Could you reproduce the rows from the line containing "比希尼婭·魯阿諾·帕斯夸爾（" through the end of the rows, substituting "聯合新聞網" for "udn 聯合新聞網" and changing nothing else?

[Data provided Boundary: Start]

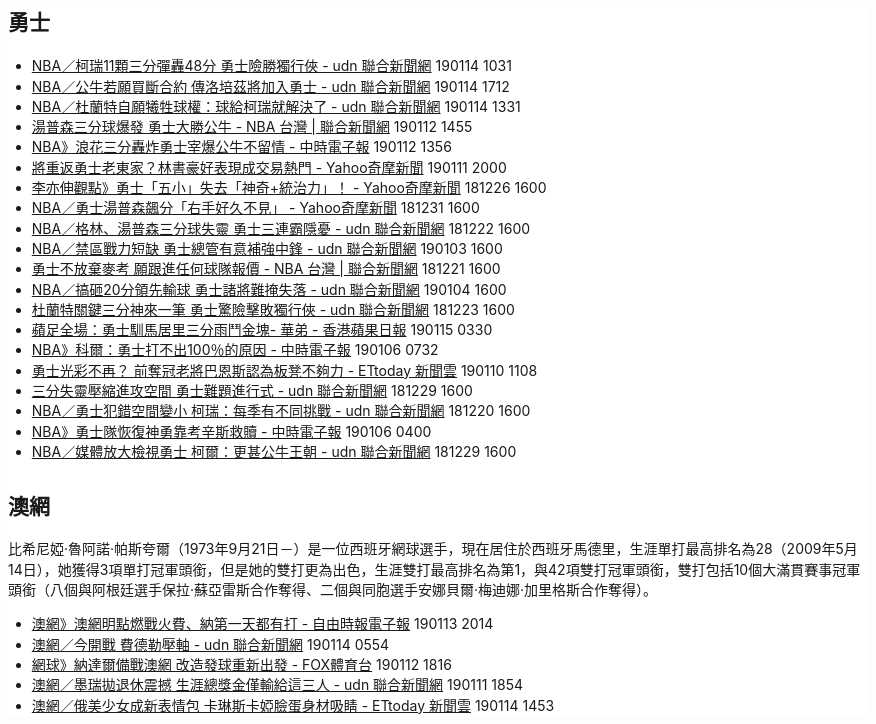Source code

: ## 勇士


- [NBA／柯瑞11顆三分彈轟48分 勇士險勝獨行俠 - udn 聯合新聞網](https://udn.com/news/story/7002/3591972 "NBA／柯瑞11顆三分彈轟48分 勇士險勝獨行俠 - udn 聯合新聞網") 190114 1031
- [NBA／公牛若願買斷合約 傳洛培茲將加入勇士 - udn 聯合新聞網](https://udn.com/news/story/7002/3592803 "NBA／公牛若願買斷合約 傳洛培茲將加入勇士 - udn 聯合新聞網") 190114 1712
- [NBA／杜蘭特自願犧牲球權：球給柯瑞就解決了 - udn 聯合新聞網](https://udn.com/news/story/7002/3592361 "NBA／杜蘭特自願犧牲球權：球給柯瑞就解決了 - udn 聯合新聞網") 190114 1331
- [湯普森三分球爆發 勇士大勝公牛 - NBA 台灣 | 聯合新聞網](https://nba.udn.com/nba/story/6780/3589617 "湯普森三分球爆發 勇士大勝公牛 - NBA 台灣 | 聯合新聞網") 190112 1455
- [NBA》浪花三分轟炸勇士宰爆公牛不留情 - 中時電子報](https://www.chinatimes.com/realtimenews/20190112001666-260403 "NBA》浪花三分轟炸勇士宰爆公牛不留情 - 中時電子報") 190112 1356
- [將重返勇士老東家？林書豪好表現成交易熱門 - Yahoo奇摩新聞](https://tw.news.yahoo.com/%E5%B0%87%E9%87%8D%E8%BF%94%E5%8B%87%E5%A3%AB%E8%80%81%E6%9D%B1%E5%AE%B6-%E6%9E%97%E6%9B%B8%E8%B1%AA%E5%A5%BD%E8%A1%A8%E7%8F%BE%E6%88%90%E4%BA%A4%E6%98%93%E7%86%B1%E9%96%80-120031984.html "將重返勇士老東家？林書豪好表現成交易熱門 - Yahoo奇摩新聞") 190111 2000
- [李亦伸觀點》勇士「五小」失去「神奇+統治力」！ - Yahoo奇摩新聞](https://tw.news.yahoo.com/%E6%9D%8E%E4%BA%A6%E4%BC%B8%E8%A7%80%E9%BB%9E-%E5%8B%87%E5%A3%AB-%E4%BA%94%E5%B0%8F-%E5%A4%B1%E5%8E%BB-%E7%A5%9E%E5%A5%87-023001884.html "李亦伸觀點》勇士「五小」失去「神奇+統治力」！ - Yahoo奇摩新聞") 181226 1600
- [NBA／勇士湯普森飆分「右手好久不見」 - Yahoo奇摩新聞](https://tw.news.yahoo.com/nba-%E5%8B%87%E5%A3%AB%E6%B9%AF%E6%99%AE%E6%A3%AE%E9%A3%86%E5%88%86-%E5%8F%B3%E6%89%8B%E5%A5%BD%E4%B9%85%E4%B8%8D%E8%A6%8B-110000402.html "NBA／勇士湯普森飆分「右手好久不見」 - Yahoo奇摩新聞") 181231 1600
- [NBA／格林、湯普森三分球失靈 勇士三連霸隱憂 - udn 聯合新聞網](https://udn.com/news/story/7002/3552013 "NBA／格林、湯普森三分球失靈 勇士三連霸隱憂 - udn 聯合新聞網") 181222 1600
- [NBA／禁區戰力短缺 勇士總管有意補強中鋒 - udn 聯合新聞網](https://udn.com/news/story/7002/3571592 "NBA／禁區戰力短缺 勇士總管有意補強中鋒 - udn 聯合新聞網") 190103 1600
- [勇士不放棄麥考 願跟進任何球隊報價 - NBA 台灣 | 聯合新聞網](https://nba.udn.com/nba/story/6780/3550388 "勇士不放棄麥考 願跟進任何球隊報價 - NBA 台灣 | 聯合新聞網") 181221 1600
- [NBA／搞砸20分領先輸球 勇士諸將難掩失落 - udn 聯合新聞網](https://udn.com/news/story/7002/3574902 "NBA／搞砸20分領先輸球 勇士諸將難掩失落 - udn 聯合新聞網") 190104 1600
- [杜蘭特關鍵三分神來一筆 勇士驚險擊敗獨行俠 - udn 聯合新聞網](https://nba.udn.com/nba/story/6780/3553270 "杜蘭特關鍵三分神來一筆 勇士驚險擊敗獨行俠 - udn 聯合新聞網") 181223 1600
- [蘋足全場：勇士馴馬居里三分雨鬥金塊- 華弟 - 香港蘋果日報](https://hk.sports.appledaily.com/sports/daily/article/20190115/20591143 "蘋足全場：勇士馴馬居里三分雨鬥金塊- 華弟 - 香港蘋果日報") 190115 0330
- [NBA》科爾：勇士打不出100％的原因 - 中時電子報](https://www.chinatimes.com/realtimenews/20190106000825-260403 "NBA》科爾：勇士打不出100％的原因 - 中時電子報") 190106 0732
- [勇士光彩不再？ 前奪冠老將巴恩斯認為板凳不夠力 - ETtoday 新聞雲](https://sports.ettoday.net/news/1352323 "勇士光彩不再？ 前奪冠老將巴恩斯認為板凳不夠力 - ETtoday 新聞雲") 190110 1108
- [三分失靈壓縮進攻空間 勇士難題進行式 - udn 聯合新聞網](https://udn.com/news/story/7002/3563820 "三分失靈壓縮進攻空間 勇士難題進行式 - udn 聯合新聞網") 181229 1600
- [NBA／勇士犯錯空間變小 柯瑞：每季有不同挑戰 - udn 聯合新聞網](https://udn.com/news/story/11313/3549179 "NBA／勇士犯錯空間變小 柯瑞：每季有不同挑戰 - udn 聯合新聞網") 181220 1600
- [NBA》勇士隊恢復神勇靠考辛斯救贖 - 中時電子報](https://www.chinatimes.com/newspapers/20190106000457-260111 "NBA》勇士隊恢復神勇靠考辛斯救贖 - 中時電子報") 190106 0400
- [NBA／媒體放大檢視勇士 柯爾：更甚公牛王朝 - udn 聯合新聞網](https://udn.com/news/story/7002/3564406 "NBA／媒體放大檢視勇士 柯爾：更甚公牛王朝 - udn 聯合新聞網") 181229 1600

## 澳網

比希尼婭·魯阿諾·帕斯夸爾（1973年9月21日－）是一位西班牙網球選手，現在居住於西班牙馬德里，生涯單打最高排名為28（2009年5月14日），她獲得3項單打冠軍頭銜，但是她的雙打更為出色，生涯雙打最高排名為第1，與42項雙打冠軍頭銜，雙打包括10個大滿貫賽事冠軍頭銜（八個與阿根廷選手保拉·蘇亞雷斯合作奪得、二個與同胞選手安娜貝爾·梅迪娜·加里格斯合作奪得）。
- [澳網》澳網明點燃戰火費、納第一天都有打 - 自由時報電子報](http://sports.ltn.com.tw/news/breakingnews/2670622 "澳網》澳網明點燃戰火費、納第一天都有打 - 自由時報電子報") 190113 2014
- [澳網／今開戰 費德勒壓軸 - udn 聯合新聞網](https://udn.com/news/story/11313/3591639 "澳網／今開戰 費德勒壓軸 - udn 聯合新聞網") 190114 0554
- [網球》納達爾備戰澳網 改造發球重新出發 - FOX體育台](https://www.foxsports.com.tw/tennis/814015/%E7%B6%B2%E7%90%83%E3%80%8B%E7%B4%8D%E9%81%94%E7%88%BE%E5%82%99%E6%88%B0%E6%BE%B3%E7%B6%B2-%E6%94%B9%E9%80%A0%E7%99%BC%E7%90%83%E9%87%8D%E6%96%B0%E5%87%BA%E7%99%BC/ "網球》納達爾備戰澳網 改造發球重新出發 - FOX體育台") 190112 1816
- [澳網／墨瑞拋退休震撼 生涯總獎金僅輸給這三人 - udn 聯合新聞網](https://udn.com/news/story/6811/3588420 "澳網／墨瑞拋退休震撼 生涯總獎金僅輸給這三人 - udn 聯合新聞網") 190111 1854
- [澳網／俄美少女成新表情包 卡琳斯卡婭臉蛋身材吸睛 - ETtoday 新聞雲](https://sports.ettoday.net/news/1356029 "澳網／俄美少女成新表情包 卡琳斯卡婭臉蛋身材吸睛 - ETtoday 新聞雲") 190114 1453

[Data provided Boundary: End]

● Reply:
比希尼婭·魯阿諾·帕斯夸爾（1973年9月21日－）是一位西班牙網球選手，現在居住於西班牙馬德里，生涯單打最高排名為28（2009年5月14日），她獲得3項單打冠軍頭銜，但是她的雙打更為出色，生涯雙打最高排名為第1，與42項雙打冠軍頭銜，雙打包括10個大滿貫賽事冠軍頭銜（八個與阿根廷選手保拉·蘇亞雷斯合作奪得、二個與同胞選手安娜貝爾·梅迪娜·加里格斯合作奪得）。
- [澳網》澳網明點燃戰火費、納第一天都有打 - 自由時報電子報](http://sports.ltn.com.tw/news/breakingnews/2670622 "澳網》澳網明點燃戰火費、納第一天都有打 - 自由時報電子報") 190113 2014
- [澳網／今開戰 費德勒壓軸 - 聯合新聞網](https://udn.com/news/story/11313/3591639 "澳網／今開戰 費德勒壓軸 - 聯合新聞網") 190114 0554
- [網球》納達爾備戰澳網 改造發球重新出發 - FOX體育台](https://www.foxsports.com.tw/tennis/814015/%E7%B6%B2%E7%90%83%E3%80%8B%E7%B4%8D%E9%81%94%E7%88%BE%E5%82%99%E6%88%B0%E6%BE%B3%E7%B6%B2-%E6%94%B9%E9%80%A0%E7%99%BC%E7%90%83%E9%87%8D%E6%96%B0%E5%87%BA%E7%99%BC/ "網球》納達爾備戰澳網 改造發球重新出發 - FOX體育台") 190112 1816
- [澳網／墨瑞拋退休震撼 生涯總獎金僅輸給這三人 - 聯合新聞網](https://udn.com/news/story/6811/3588420 "澳網／墨瑞拋退休震撼 生涯總獎金僅輸給這三人 - 聯合新聞網") 190111 1854
- [澳網／俄美少女成新表情包 卡琳斯卡婭臉蛋身材吸睛 - ETtoday 新聞雲](https://sports.ettoday.net/news/1356029 "澳網／俄美少女成新表情包 卡琳斯卡婭臉蛋身材吸睛 - ETtoday 新聞雲") 190114 1453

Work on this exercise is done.